April is Rosacea Awareness Month and I wanted to write down some of the most ridiculous things people have said to me about my skin over the past 13 years. Sometimes it’s just a case of people not thinking before they speak, who are then mortified when they realise what they’ve said. Others are just terrible people who think they’re being funny. This is a very tongue-in-cheek list, although the frustration behind each one is real. If in doubt and you want to help, I’ve also included some tips on things you could say instead.
Wait, what is rosacea?
Rosacea is a skin condition that is thought to affect 6 million people in the UK and 16 million people in the US. It can present as facial flushing, and sufferers can develop pustules that are often mistaken for acne. My face burns, itches, swells, and is very uncomfortable. There is currently no cure, but there are ways to minimise the effects and make your skin happier (I cover a lot of these on my blog). You can also read more about the condition on the British Skin Foundation website.
Here are some things you should never, ever say to someone with rosacea...
1. What happened to your face?
Why would you ever say this to anyone?! Were you not socialised as a child? Stop it.
2. Are you sunburned?
As soon as warmer weather rolls around in the UK, I hear this on an almost daily basis. I wear SPF 50 and scuttle from shadow to shadow like a wrinkle-avoidant vampire, so the likelihood of me ever being sunburned is slim to none. And I’m not quite sure what response people expect from this. Worst case scenario, I reply with ‘nope, it’s an incurable skin condition but thanks for pointing it out…’ Best case scenario, you've just pointed out to someone with sunburn that they have sunburn. If you’ve ever had sunburn it’s unlikely that you were unaware of the fact. The response is only ever going to be “…yep?”
3. Are you drunk?
Rosacea can cause the thickening of skin on the nose (Rhinophyma) which led to it being referred to as ‘drinker’s nose’. My face turns a deep purple as soon as I have a sip of white wine so, although I look very flushed it’s just the reaction my skin has. Let me drink in *hic* peace!
4. You shouldn't wear make up / you need to wear more make up
Stop telling people what to do with their face (in fact, that's a pretty good rule for life)!
If people don’t want to wear make up they don’t have to, and you telling them that they should is incredibly rude. Personally I wear make up every time I go out, because being seen without it makes me feel stressed which will inevitably spark a flare up.

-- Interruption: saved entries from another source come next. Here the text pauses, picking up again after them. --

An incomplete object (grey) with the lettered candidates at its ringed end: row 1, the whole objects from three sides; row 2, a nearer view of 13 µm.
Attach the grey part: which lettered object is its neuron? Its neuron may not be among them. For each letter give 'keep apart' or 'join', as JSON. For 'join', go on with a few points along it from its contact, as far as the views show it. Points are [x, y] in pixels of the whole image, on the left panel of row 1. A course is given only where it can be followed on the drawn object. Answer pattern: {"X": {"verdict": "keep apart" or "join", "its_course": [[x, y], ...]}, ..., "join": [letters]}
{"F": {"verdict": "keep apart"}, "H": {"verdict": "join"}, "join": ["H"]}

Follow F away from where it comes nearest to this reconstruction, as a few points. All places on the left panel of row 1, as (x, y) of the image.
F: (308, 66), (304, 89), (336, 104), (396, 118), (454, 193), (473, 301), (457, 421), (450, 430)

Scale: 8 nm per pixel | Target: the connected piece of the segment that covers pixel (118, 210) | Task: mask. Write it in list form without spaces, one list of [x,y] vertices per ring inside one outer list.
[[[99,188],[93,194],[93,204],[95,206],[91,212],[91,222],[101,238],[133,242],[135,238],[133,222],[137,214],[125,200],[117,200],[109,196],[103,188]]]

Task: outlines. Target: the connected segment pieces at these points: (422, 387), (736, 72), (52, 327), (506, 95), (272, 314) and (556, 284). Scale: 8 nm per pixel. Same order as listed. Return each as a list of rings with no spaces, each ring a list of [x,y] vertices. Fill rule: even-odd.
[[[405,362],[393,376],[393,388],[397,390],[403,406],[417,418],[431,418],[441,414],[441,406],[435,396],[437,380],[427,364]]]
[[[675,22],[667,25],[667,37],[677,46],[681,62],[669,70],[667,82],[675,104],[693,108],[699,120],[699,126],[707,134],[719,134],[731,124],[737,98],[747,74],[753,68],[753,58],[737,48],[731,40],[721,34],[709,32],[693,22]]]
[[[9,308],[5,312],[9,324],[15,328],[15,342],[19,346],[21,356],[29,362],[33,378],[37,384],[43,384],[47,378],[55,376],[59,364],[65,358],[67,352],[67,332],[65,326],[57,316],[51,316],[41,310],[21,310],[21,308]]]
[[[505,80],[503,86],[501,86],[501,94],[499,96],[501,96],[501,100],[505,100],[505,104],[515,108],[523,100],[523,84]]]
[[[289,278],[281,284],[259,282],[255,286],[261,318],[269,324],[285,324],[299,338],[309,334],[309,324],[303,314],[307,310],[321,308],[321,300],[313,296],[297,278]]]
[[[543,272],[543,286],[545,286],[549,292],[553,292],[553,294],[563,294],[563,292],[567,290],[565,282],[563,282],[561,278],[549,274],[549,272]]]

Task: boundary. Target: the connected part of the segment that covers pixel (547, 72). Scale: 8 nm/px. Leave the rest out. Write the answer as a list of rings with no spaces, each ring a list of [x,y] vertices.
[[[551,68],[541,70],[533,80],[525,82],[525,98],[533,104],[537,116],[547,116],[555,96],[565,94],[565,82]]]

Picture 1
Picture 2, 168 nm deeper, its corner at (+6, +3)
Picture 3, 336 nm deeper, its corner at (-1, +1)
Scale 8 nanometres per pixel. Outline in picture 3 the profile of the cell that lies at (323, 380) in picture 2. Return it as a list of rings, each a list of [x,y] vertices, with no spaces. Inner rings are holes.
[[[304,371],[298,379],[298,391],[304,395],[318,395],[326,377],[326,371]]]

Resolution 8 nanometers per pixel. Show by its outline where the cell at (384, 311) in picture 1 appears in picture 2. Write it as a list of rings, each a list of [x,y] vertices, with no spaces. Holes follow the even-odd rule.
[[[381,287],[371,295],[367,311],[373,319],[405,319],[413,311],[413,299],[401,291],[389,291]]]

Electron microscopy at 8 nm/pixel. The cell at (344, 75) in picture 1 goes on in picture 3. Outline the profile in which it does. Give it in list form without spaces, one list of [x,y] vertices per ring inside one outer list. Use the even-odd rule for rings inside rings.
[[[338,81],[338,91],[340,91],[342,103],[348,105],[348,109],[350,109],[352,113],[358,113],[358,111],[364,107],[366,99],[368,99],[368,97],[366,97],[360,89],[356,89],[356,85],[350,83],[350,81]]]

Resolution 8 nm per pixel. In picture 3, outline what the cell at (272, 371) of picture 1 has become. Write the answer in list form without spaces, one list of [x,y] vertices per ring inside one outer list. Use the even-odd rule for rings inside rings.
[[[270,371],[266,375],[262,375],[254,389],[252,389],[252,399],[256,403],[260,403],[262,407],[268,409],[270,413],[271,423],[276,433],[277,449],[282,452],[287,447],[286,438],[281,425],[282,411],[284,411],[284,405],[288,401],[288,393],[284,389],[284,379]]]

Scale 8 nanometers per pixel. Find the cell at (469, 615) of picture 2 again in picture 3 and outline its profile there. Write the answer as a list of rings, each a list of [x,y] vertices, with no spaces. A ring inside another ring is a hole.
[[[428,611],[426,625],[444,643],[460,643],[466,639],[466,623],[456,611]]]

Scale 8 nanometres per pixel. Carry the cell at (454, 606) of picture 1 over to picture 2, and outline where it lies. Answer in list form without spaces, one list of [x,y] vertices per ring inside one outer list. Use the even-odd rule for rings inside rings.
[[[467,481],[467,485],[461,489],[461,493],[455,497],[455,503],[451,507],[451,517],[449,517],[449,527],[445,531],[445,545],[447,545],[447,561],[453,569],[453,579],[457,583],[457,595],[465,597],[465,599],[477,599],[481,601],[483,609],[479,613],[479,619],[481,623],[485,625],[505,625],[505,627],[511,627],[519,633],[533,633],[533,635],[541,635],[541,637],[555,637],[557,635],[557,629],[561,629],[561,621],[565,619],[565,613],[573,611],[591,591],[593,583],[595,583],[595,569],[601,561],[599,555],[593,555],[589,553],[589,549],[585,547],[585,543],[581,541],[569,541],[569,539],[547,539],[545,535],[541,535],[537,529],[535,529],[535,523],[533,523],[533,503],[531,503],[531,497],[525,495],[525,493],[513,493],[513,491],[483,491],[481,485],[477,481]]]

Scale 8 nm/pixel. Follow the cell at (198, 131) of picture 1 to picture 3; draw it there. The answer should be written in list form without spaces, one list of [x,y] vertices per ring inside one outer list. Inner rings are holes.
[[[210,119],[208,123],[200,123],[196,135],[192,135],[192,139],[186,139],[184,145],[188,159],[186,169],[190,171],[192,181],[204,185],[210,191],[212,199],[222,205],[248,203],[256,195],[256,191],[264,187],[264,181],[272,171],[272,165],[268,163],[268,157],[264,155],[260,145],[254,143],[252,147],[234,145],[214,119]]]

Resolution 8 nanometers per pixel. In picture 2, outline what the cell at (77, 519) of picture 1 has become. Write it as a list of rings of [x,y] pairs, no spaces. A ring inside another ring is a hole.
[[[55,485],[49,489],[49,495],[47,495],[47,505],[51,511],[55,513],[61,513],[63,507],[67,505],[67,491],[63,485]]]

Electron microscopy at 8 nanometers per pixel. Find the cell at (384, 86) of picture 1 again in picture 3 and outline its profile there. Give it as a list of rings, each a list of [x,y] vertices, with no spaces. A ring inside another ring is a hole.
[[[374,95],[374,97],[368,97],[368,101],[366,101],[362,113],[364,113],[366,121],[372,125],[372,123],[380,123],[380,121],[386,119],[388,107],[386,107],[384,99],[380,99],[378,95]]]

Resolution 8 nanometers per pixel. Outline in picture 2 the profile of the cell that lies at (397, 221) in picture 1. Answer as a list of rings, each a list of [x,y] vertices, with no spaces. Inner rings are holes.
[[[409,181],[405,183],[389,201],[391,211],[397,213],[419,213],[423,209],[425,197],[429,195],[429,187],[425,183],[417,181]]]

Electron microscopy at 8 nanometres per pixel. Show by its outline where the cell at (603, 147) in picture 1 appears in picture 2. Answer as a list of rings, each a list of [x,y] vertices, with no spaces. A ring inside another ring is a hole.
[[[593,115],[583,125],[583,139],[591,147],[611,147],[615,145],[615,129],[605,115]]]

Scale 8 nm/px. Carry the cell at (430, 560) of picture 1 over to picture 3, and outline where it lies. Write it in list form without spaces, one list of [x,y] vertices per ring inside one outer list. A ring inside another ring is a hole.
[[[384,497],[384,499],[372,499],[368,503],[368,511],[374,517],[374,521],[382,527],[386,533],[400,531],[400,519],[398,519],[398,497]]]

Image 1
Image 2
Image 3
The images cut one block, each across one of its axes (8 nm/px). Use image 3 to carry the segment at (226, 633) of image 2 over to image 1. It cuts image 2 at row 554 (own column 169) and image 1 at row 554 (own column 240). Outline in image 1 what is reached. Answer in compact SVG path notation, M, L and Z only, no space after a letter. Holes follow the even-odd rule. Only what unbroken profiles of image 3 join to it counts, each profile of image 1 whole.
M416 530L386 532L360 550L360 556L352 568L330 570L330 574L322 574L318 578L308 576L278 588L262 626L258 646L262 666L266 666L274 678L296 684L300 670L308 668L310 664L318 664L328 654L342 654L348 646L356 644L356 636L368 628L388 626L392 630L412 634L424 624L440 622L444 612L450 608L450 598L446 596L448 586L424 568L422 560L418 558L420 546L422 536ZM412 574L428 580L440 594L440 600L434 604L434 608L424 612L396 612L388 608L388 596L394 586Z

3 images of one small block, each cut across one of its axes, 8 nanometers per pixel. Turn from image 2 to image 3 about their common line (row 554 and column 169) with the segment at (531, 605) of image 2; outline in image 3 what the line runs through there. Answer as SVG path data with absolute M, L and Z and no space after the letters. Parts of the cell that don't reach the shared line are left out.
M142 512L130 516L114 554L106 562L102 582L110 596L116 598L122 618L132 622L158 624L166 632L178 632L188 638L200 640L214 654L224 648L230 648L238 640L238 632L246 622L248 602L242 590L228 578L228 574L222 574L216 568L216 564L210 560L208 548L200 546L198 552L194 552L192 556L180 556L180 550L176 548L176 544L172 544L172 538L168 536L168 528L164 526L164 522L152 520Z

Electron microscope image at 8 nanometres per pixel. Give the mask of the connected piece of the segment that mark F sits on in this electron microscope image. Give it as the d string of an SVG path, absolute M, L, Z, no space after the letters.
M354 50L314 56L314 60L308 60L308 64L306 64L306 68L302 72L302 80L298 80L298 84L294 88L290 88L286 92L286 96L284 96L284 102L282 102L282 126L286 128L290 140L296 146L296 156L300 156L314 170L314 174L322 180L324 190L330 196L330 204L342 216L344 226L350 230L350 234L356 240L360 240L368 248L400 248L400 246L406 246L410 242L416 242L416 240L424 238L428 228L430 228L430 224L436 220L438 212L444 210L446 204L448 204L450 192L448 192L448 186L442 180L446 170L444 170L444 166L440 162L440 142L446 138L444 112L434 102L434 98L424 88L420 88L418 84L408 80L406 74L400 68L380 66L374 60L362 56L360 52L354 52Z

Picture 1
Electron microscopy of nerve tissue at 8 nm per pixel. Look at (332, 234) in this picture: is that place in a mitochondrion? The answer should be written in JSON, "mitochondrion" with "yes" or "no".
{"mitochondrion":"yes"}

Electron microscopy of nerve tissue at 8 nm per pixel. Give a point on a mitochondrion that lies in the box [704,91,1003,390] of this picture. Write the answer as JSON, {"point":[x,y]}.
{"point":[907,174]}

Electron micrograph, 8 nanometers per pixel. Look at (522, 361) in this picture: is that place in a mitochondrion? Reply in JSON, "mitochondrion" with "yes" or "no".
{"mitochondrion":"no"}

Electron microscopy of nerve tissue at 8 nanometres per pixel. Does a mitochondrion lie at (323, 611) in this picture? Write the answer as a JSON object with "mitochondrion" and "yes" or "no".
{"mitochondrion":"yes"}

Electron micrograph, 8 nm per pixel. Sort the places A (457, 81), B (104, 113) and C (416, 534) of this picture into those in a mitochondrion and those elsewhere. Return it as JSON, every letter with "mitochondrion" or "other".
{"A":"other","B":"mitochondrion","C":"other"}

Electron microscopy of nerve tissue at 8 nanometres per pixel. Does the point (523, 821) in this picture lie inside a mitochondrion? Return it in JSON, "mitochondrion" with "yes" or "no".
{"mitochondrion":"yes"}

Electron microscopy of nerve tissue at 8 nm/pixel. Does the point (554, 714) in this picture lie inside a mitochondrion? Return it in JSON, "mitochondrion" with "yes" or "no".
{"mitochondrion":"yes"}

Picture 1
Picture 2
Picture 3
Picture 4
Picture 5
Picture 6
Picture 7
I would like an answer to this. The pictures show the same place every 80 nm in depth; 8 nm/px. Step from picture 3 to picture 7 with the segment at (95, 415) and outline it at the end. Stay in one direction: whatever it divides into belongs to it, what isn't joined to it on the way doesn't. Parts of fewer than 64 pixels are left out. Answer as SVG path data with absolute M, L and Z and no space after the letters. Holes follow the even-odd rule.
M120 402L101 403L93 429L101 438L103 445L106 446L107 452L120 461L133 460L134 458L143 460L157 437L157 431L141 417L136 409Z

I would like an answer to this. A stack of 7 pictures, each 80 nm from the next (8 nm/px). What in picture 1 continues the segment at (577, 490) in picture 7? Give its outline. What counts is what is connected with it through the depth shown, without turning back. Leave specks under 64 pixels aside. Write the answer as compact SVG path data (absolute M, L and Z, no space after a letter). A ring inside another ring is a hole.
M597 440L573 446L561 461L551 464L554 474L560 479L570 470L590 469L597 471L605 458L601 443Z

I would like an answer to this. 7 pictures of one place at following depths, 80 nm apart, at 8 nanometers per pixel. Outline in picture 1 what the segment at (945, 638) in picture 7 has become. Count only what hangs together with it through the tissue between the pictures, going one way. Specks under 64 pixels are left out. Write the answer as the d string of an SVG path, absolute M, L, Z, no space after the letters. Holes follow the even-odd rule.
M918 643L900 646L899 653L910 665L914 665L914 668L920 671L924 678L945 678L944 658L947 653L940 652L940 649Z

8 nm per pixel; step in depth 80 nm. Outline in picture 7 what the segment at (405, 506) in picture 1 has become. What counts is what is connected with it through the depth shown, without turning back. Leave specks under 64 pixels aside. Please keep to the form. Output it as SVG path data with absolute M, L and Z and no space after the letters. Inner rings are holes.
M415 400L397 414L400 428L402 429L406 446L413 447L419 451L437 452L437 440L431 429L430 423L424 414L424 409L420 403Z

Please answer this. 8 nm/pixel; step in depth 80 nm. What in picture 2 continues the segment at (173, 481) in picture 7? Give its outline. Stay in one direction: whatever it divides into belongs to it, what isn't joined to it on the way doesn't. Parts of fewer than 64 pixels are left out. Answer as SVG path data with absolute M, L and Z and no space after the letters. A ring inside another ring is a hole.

Very heavy and greasy foundations can sometimes make my skin feel suffocated and that can make my rosacea flare up, but that hasn’t happened for years as I have found wonderful lightweight make up that my skin loves. People deal with their rosacea in whatever way they can, so please don’t tell them how they should look.
5. Do you fancy them? Are you embarrassed?
I’ve had a colleague ask me this referring to my boss, in front of him! It was humiliating and made me not want to speak up in future work situations for fear of it happening again. Rosacea means that your skin can often announce your emotions to the world without your permission: if I’m nervous, upset, angry, scared, or excited my face will flush. But it also means that other people can interpret my reaction any way they like, which is frustrating.
6. Blushing is cute!
Blushing is not the same as rosacea. Purple, mottled, throbbing, itchy, tight skin that hurts and decimates my self-confidence is nothing to do with the English Rose, pretty, flushed look which is so in vogue every spring.
Here are some things you could say instead...
Just carry on talking to them as though you can’t see it. The moment someone references my redness, it instantly makes me feel incredibly self-conscious. It makes people around us look to see what you’re talking about, and it can make the flare up even worse.
2. Would you like move somewhere cooler / warmer?
Any extremes of temperature can make my skin very unhappy. Although it can be annoying for my friends to sit inside on a beautiful sunny day (especially when we only get about two nice weather days a year in the UK!), or for me to use them as a wind shield if we’re stood outside, it means a lot to me when they acknowledge the issue without pointing out my skin.
3. Would you like some iced water?
Holding ice cubes or cold water in your mouth can help to cool the skin which can make a flare up more comfortable. This is how my husband shows that, even if we’re out in a restaurant with friends, he’s thinking of how he can help my skin calm down without pointing out the fact my face is red.
4. Compliment them
Bring up something else about their appearance. I worry that my redness is all that people can see, so when people compliment my lipstick or eye colour, it helps me to realise that a lot of the panic is in my head. Plus it’s just a nice thing to do!
How many of these phrases have you heard? What do you wish people would say or do when you're having a flare up?
It can be hard for people who haven't experienced rosacea to understand how it feels and how it can impact your life. Hopefully the more we talk about rosacea - and increase education about what it looks like and how it feels - the more rare these types of comments will become. I hope the suggestions for alternative things to say were helpful!